- From: C. M. Sperberg-McQueen <cmsmcq@blackmesatech.com>
- Date: Mon, 12 Jun 2023 18:24:20 -0600
- To: ixml <public-ixml@w3.org>
Thank you, Norm, for this draft. I have some comments.
- The sentence
A conformant Invisible XML processor is only required to produce
well-formed XML output, it is not otherwise constrained.
makes me nervous.
An ixml processor is not constrained to use any particular set of
serialization options, or even to conform to the serialization spec
(with whatever framing assumptions are needed to make that idea make
sense), but it *is* constrained to produce XML representing a
successful parse of the input, if there is such a parse.

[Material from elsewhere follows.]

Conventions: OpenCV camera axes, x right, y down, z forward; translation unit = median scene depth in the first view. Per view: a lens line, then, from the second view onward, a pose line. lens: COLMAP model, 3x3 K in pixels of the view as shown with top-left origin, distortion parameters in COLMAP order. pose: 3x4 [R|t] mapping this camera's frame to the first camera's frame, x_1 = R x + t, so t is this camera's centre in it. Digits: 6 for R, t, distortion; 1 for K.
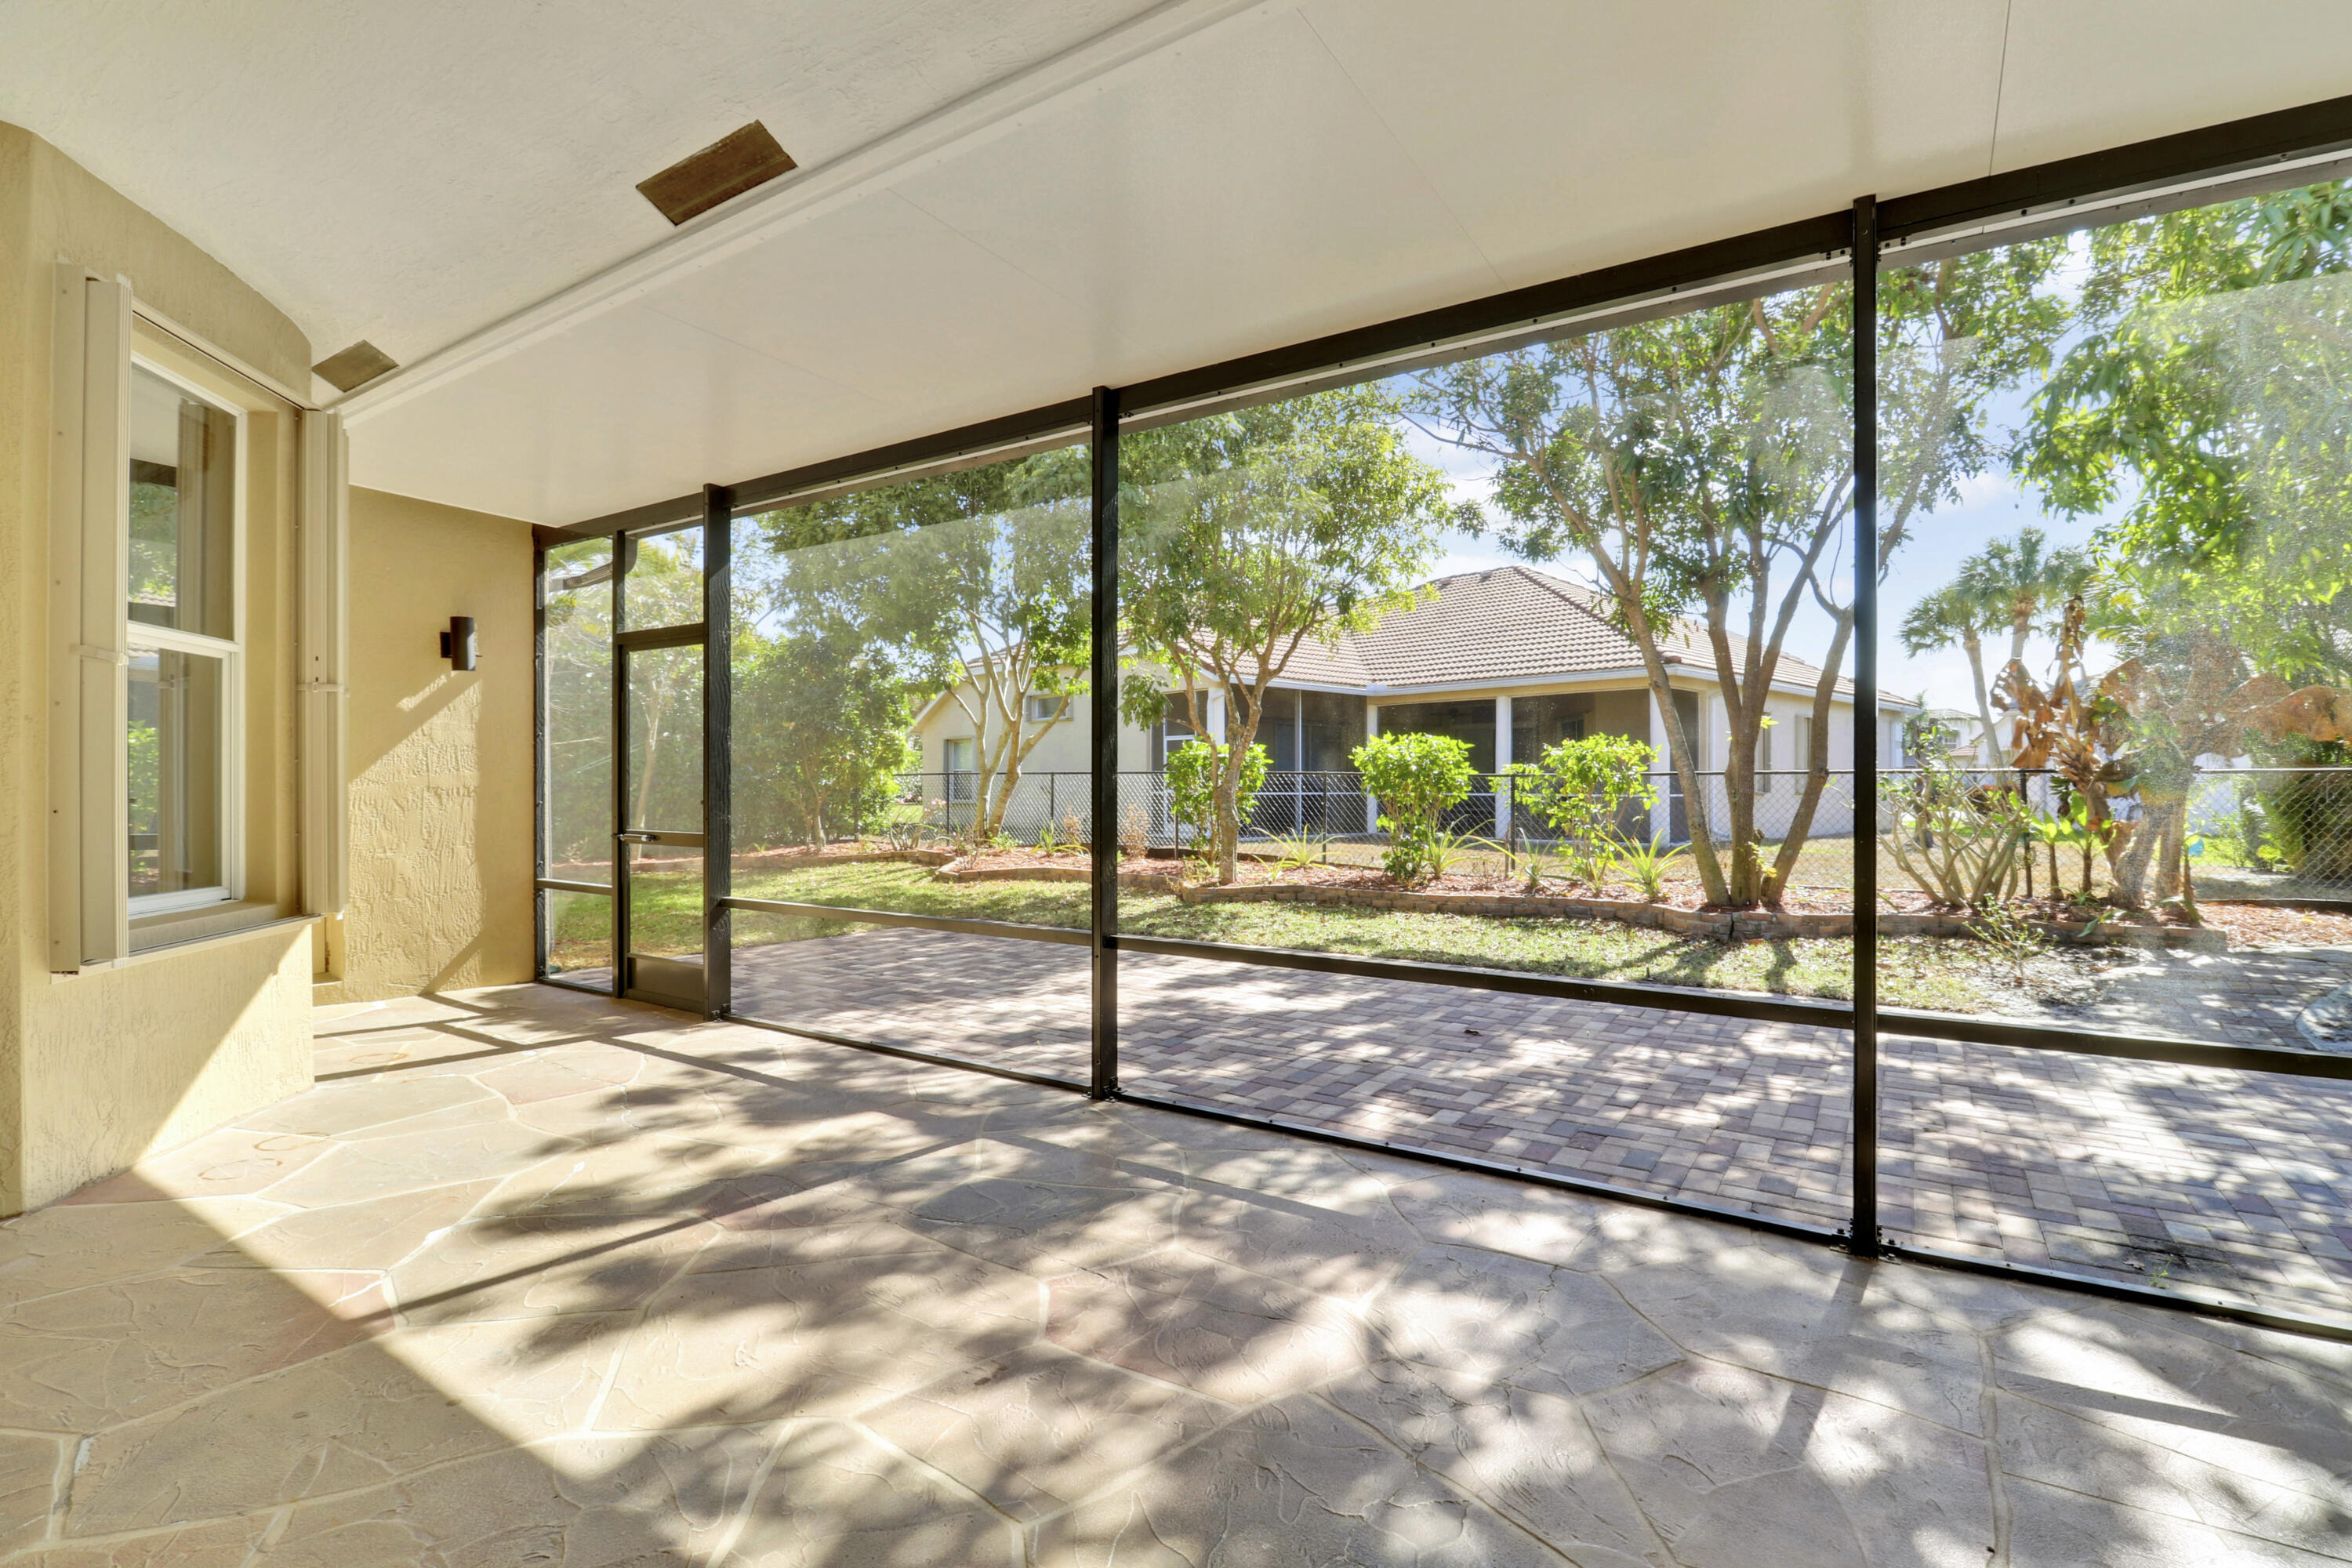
lens RADIAL K [[1041.9, 0, 1177.6], [0, 1041.9, 786.4], [0, 0, 1]] dist [-0.005773, -0.002196]
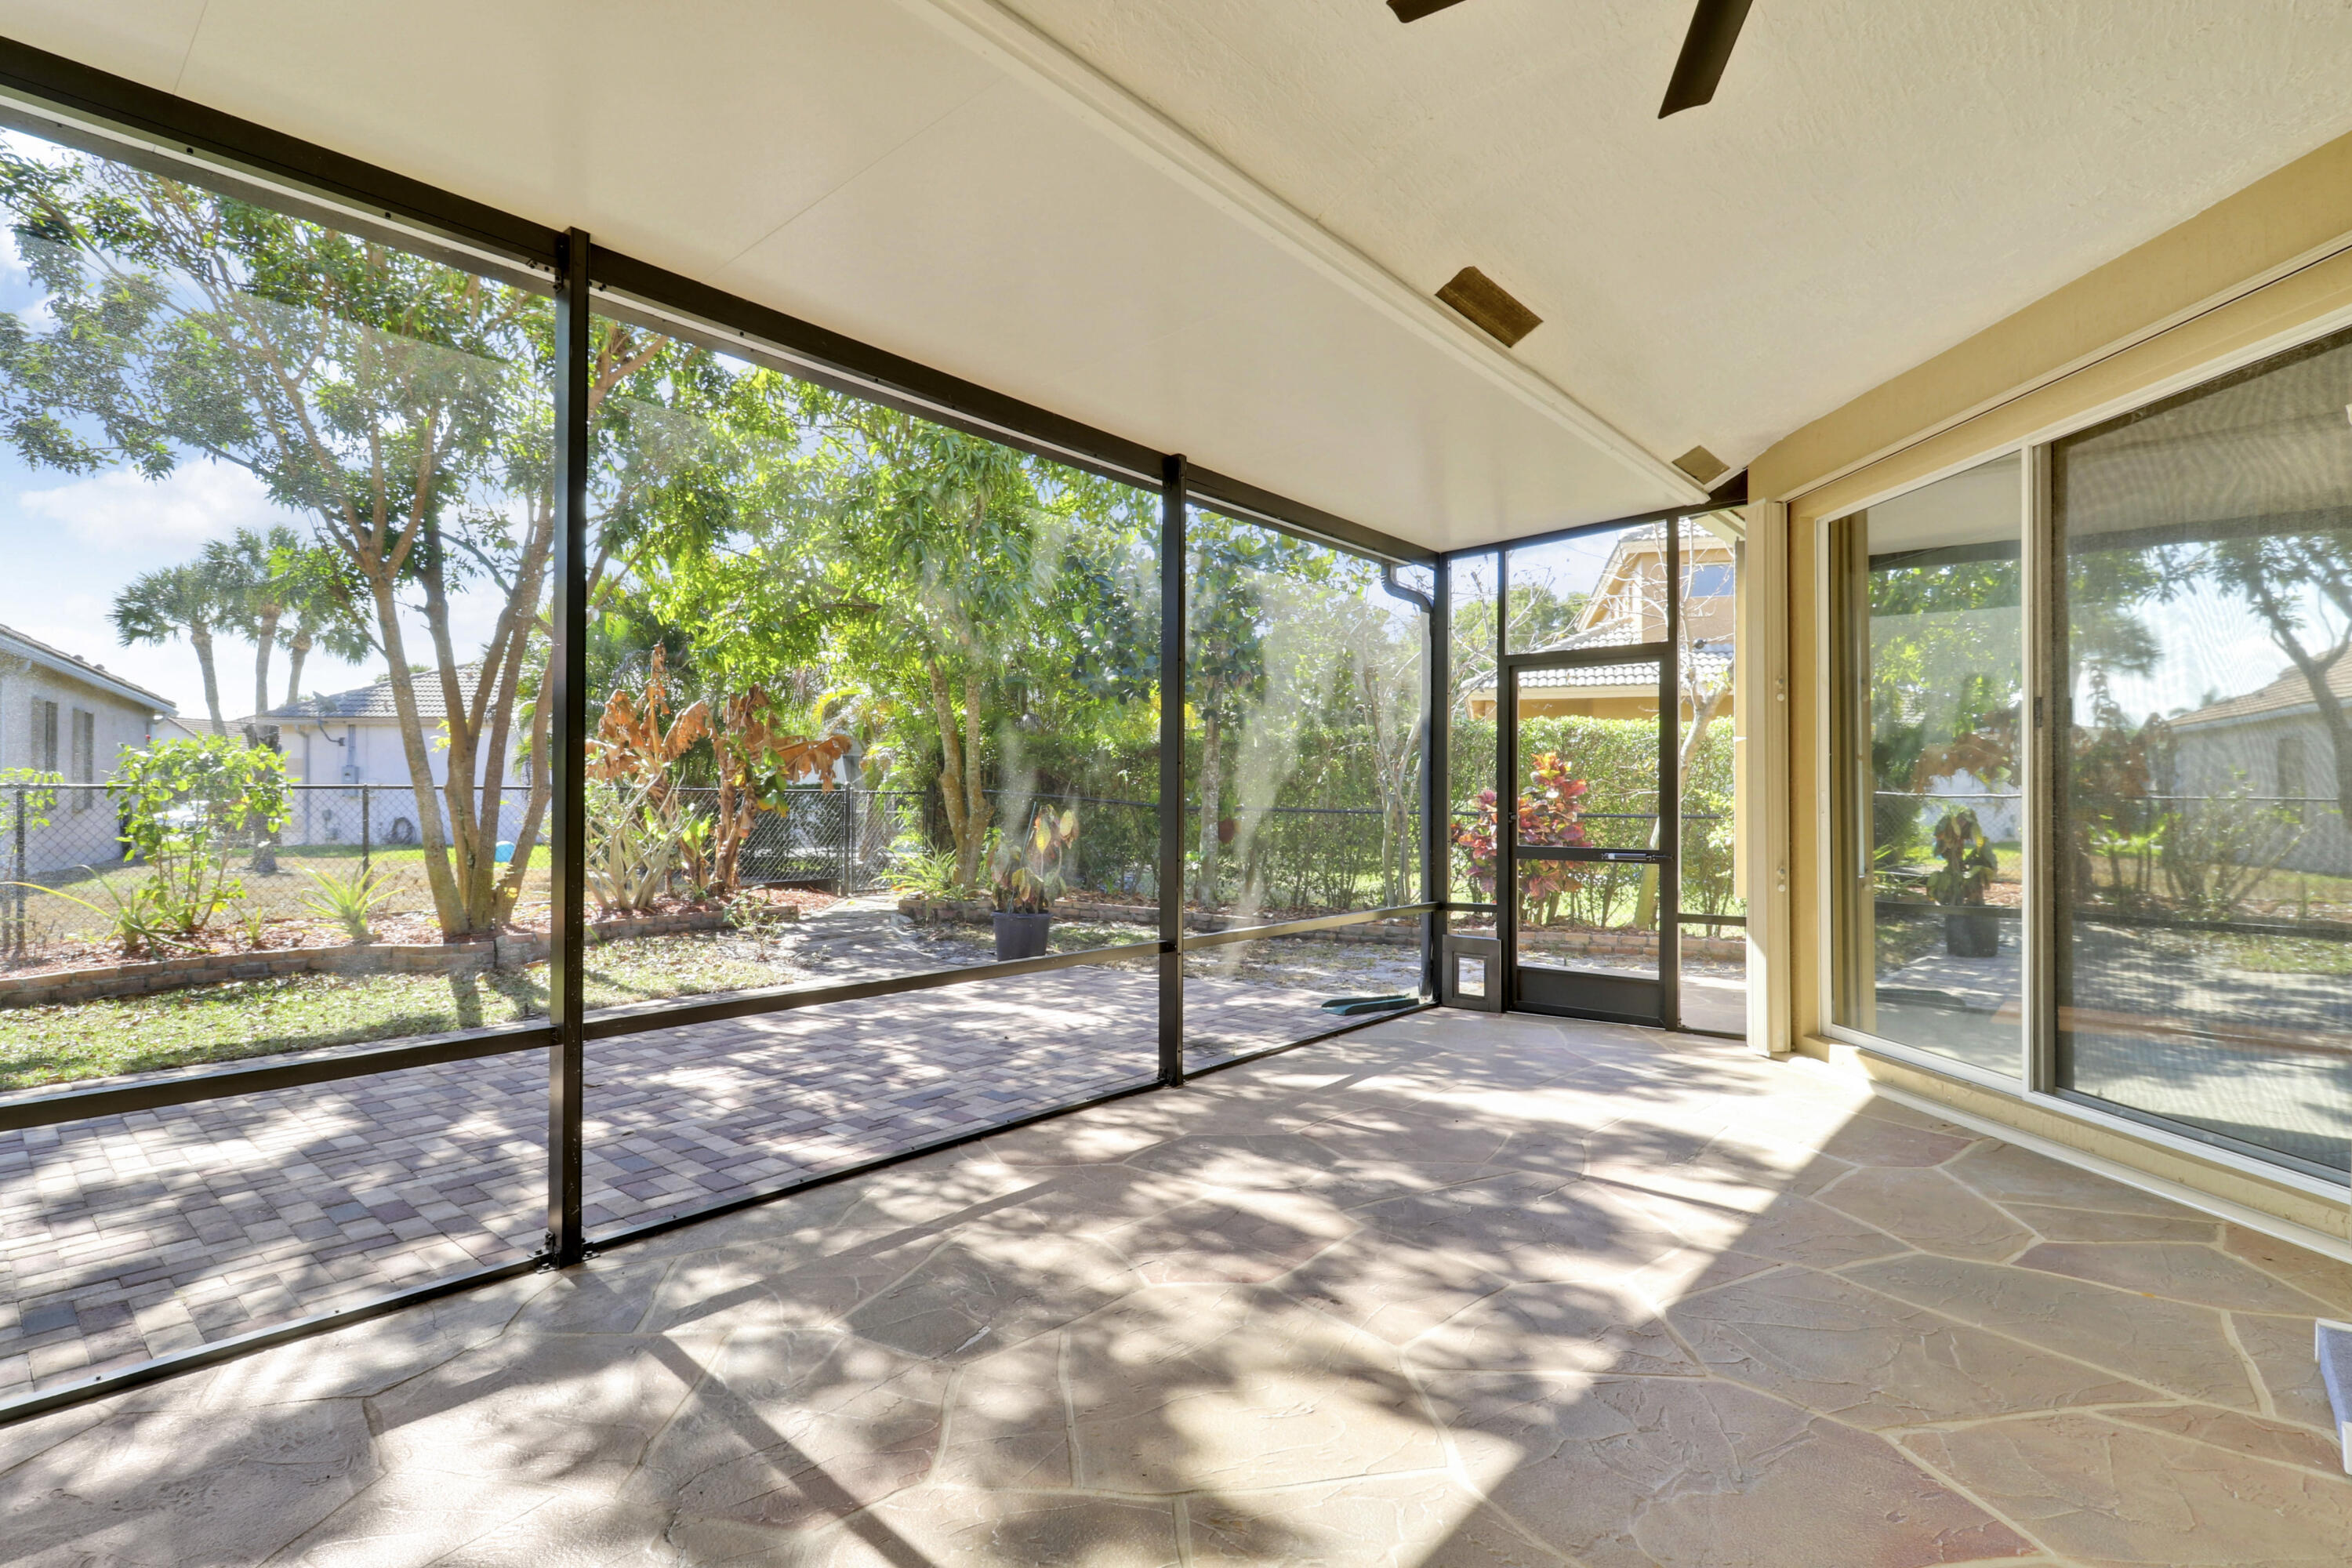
lens RADIAL K [[1136.2, 0, 1176.4], [0, 1136.2, 780.9], [0, 0, 1]] dist [0.025141, -0.000541]
pose [[0.160516, 0.008531, 0.986996, -1.020941], [0.009792, 0.999900, -0.010235, -0.006563], [-0.986985, 0.011308, 0.160417, 0.649078]]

Perhaps say something like
A conformant Invisible XML processor is required to produce
well-formed XML output, but its choices in serializing the XML
are not otherwise constrained.
?
- In the section on hints for implementers, I think the reference to
"the ability to round-trip XML data", without further elaboration, is
unhelpful. In the context of the serialization spec, it's clear (at
least on reflection) that the round trip starts with an XDM instance
and goes through serialization to XML and through XML parsing back
into an XDM instance. In an ixml context, the route back to the input
format is undefined.
Perhaps it would be better to talk about possible information loss?
And mention that sometimes information loss is what is desired?
An application has some latitude when serializing XML. Particular
attention should be paid to serializing whitespace and other control
characters. It should be noted, for example, that if characters #a
and #d appear in a value to be serialized as an attribute and are
serialized normally, the #a and #d characters in the value will be
removed by the XML parser when it performs whitespace normalization
on the attribute value. The sequence #a#d will similarly be
translated to #a by standard XML parsing. If the user of the
grammar expects to see the original characters in the XML output, it
will be necessary to encode them using numeric character references
when serializing the XML output. If on the other hand the user of
does *not* expect to see the original characters in the output, then
carefully preserving them using numeric character references is
likely to be unhelpful. See [Serialization] for detailed
discussions.
- Now that I have started to worry about the applicability of the
concept of round-tripping, I'm also uneasy about the sentence
Some aspects of the serialization will impact whether or not the
document can be perfectly reconstruc[t]ed by the XML parser.
So for
Some aspects of the serialization will impact whether or not the
document can be perfectly reconstruced by the XML parser.
perhaps read
Some aspects of the serialization will impact whether or not all
characters of the input (e.g. #a#d as a line separator, or either
of those characters within attribute values) are retained after
the serialized XML is parsed with a conforming XML parser.
- For `reconstruced` read `reconstructed`.
- We should discuss John Cowan's suggestion, which I understand as an
attempt to take the option of preserving details line separators in
the input off the table entirely, thus rendering moot almost
everything in the current draft but the references to #a in attribute
values.
John's option would work fine for me under normal conditions. I am
not quite sure what conditions might make me want something else, so I
don't know what would make sense by way of an ability to turn off
whitespace normalization.
--
C. M. Sperberg-McQueen
Black Mesa Technologies LLC
http://blackmesatech.com
Received on Tuesday, 13 June 2023 00:44:34 UTC